§ **ABOUT THIS TASK**:
The reply to the records below should contain exactly the lines from the line with "M 4,1030 L 90,1045" through the line with "252,261 L 276,71", and nothing besides.

§ **MATERIAL SUPPLIED**:

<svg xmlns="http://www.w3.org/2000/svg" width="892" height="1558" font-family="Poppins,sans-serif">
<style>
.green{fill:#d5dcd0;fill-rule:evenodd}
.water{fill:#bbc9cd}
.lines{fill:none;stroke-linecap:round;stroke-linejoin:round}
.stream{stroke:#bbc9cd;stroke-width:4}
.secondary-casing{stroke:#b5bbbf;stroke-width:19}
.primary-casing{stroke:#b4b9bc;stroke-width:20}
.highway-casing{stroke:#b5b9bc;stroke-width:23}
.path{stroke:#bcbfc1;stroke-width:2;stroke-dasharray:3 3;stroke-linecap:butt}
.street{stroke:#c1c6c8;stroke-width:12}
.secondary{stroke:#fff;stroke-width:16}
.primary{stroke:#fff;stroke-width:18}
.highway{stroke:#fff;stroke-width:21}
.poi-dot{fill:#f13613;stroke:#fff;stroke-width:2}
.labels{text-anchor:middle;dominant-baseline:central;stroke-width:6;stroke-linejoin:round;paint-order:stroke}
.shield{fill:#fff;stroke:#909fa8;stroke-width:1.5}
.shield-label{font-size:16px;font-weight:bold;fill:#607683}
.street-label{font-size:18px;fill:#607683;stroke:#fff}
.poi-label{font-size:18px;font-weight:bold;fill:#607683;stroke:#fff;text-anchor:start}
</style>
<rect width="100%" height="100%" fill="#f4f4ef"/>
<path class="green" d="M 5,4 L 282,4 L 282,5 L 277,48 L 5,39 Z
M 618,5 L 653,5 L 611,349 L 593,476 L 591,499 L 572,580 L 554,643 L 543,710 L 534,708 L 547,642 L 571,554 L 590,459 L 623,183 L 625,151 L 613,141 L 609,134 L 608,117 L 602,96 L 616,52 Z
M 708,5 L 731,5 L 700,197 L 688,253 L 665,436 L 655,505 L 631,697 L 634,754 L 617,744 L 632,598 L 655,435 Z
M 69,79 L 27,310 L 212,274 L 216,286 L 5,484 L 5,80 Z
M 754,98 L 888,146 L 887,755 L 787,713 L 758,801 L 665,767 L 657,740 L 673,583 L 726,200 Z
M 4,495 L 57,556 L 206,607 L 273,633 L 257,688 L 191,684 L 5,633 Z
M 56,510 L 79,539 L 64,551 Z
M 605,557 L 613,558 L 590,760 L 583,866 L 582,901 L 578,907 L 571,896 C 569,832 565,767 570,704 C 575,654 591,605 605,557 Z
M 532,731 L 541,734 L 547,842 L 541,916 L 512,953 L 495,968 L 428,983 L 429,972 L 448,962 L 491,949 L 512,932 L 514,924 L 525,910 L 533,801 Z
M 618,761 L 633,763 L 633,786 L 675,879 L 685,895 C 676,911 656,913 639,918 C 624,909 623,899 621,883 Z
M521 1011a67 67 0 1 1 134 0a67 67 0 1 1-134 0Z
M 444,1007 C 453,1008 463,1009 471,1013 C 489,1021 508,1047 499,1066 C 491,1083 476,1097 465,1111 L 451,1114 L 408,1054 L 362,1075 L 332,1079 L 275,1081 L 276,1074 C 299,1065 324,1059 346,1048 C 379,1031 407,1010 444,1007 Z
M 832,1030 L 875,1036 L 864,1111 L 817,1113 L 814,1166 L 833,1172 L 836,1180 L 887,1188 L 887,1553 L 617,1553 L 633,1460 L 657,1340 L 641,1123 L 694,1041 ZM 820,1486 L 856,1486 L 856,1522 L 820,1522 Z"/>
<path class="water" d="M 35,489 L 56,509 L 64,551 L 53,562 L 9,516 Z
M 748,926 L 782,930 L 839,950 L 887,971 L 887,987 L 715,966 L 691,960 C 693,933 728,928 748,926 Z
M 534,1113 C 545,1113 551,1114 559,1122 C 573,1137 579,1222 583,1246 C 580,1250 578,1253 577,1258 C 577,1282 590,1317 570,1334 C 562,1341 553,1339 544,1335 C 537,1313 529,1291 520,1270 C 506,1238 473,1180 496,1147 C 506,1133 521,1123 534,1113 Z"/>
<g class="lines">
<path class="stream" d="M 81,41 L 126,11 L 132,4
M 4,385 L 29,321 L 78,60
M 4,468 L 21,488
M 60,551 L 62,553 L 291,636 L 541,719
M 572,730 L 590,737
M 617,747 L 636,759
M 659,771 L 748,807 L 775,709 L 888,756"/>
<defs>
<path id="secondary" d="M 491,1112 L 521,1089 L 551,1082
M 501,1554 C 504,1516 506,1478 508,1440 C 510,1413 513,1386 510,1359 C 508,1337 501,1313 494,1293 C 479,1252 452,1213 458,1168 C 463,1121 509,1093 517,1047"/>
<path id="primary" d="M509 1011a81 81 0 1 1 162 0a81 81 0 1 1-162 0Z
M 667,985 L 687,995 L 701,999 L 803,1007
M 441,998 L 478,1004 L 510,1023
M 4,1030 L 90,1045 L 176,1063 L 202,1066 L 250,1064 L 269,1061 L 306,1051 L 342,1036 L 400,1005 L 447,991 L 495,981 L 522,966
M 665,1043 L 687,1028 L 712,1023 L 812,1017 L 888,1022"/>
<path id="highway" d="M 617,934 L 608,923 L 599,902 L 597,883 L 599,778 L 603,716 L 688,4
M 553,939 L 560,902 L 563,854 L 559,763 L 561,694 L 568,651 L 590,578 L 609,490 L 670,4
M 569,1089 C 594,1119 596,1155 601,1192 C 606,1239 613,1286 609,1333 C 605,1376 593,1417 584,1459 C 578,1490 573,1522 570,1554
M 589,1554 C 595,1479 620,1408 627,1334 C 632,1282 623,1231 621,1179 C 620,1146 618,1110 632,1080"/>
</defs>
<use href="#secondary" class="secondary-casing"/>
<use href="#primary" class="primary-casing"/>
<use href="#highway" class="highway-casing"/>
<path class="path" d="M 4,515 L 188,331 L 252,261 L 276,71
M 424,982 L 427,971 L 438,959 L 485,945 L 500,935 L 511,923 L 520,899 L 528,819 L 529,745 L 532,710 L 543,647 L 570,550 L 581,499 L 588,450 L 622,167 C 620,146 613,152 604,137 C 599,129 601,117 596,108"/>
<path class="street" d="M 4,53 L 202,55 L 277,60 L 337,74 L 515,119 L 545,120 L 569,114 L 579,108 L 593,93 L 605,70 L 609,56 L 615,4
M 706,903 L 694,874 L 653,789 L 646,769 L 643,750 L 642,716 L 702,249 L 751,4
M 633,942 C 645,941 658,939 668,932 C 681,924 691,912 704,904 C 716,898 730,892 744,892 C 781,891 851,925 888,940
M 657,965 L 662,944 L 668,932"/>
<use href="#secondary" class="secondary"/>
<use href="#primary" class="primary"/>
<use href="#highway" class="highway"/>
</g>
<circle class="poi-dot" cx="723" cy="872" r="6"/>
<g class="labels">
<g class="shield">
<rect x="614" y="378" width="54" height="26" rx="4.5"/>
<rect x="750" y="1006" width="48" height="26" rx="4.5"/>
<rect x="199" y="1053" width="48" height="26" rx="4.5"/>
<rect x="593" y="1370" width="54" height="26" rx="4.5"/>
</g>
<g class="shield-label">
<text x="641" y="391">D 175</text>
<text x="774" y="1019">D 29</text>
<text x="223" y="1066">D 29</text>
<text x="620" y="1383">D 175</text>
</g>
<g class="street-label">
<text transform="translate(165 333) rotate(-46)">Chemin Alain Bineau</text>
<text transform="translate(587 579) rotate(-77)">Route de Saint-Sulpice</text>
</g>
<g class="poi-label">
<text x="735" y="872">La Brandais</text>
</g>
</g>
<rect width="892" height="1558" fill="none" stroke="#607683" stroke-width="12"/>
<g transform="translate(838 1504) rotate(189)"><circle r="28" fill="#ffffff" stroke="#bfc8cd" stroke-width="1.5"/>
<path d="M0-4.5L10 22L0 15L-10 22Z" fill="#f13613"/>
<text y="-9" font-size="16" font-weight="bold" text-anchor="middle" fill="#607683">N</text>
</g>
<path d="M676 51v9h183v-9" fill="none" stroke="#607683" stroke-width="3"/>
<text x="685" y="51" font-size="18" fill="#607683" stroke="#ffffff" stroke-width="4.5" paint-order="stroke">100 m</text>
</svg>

§ **PROBLEM SOLUTION**:
M 4,1030 L 90,1045 L 176,1063 L 202,1066 L 250,1064 L 269,1061 L 306,1051 L 342,1036 L 400,1005 L 447,991 L 495,981 L 522,966
M 665,1043 L 687,1028 L 712,1023 L 812,1017 L 888,1022"/>
<path id="highway" d="M 617,934 L 608,923 L 599,902 L 597,883 L 599,778 L 603,716 L 688,4
M 553,939 L 560,902 L 563,854 L 559,763 L 561,694 L 568,651 L 590,578 L 609,490 L 670,4
M 569,1089 C 594,1119 596,1155 601,1192 C 606,1239 613,1286 609,1333 C 605,1376 593,1417 584,1459 C 578,1490 573,1522 570,1554
M 589,1554 C 595,1479 620,1408 627,1334 C 632,1282 623,1231 621,1179 C 620,1146 618,1110 632,1080"/>
</defs>
<use href="#secondary" class="secondary-casing"/>
<use href="#primary" class="primary-casing"/>
<use href="#highway" class="highway-casing"/>
<path class="path" d="M 4,515 L 188,331 L 252,261 L 276,71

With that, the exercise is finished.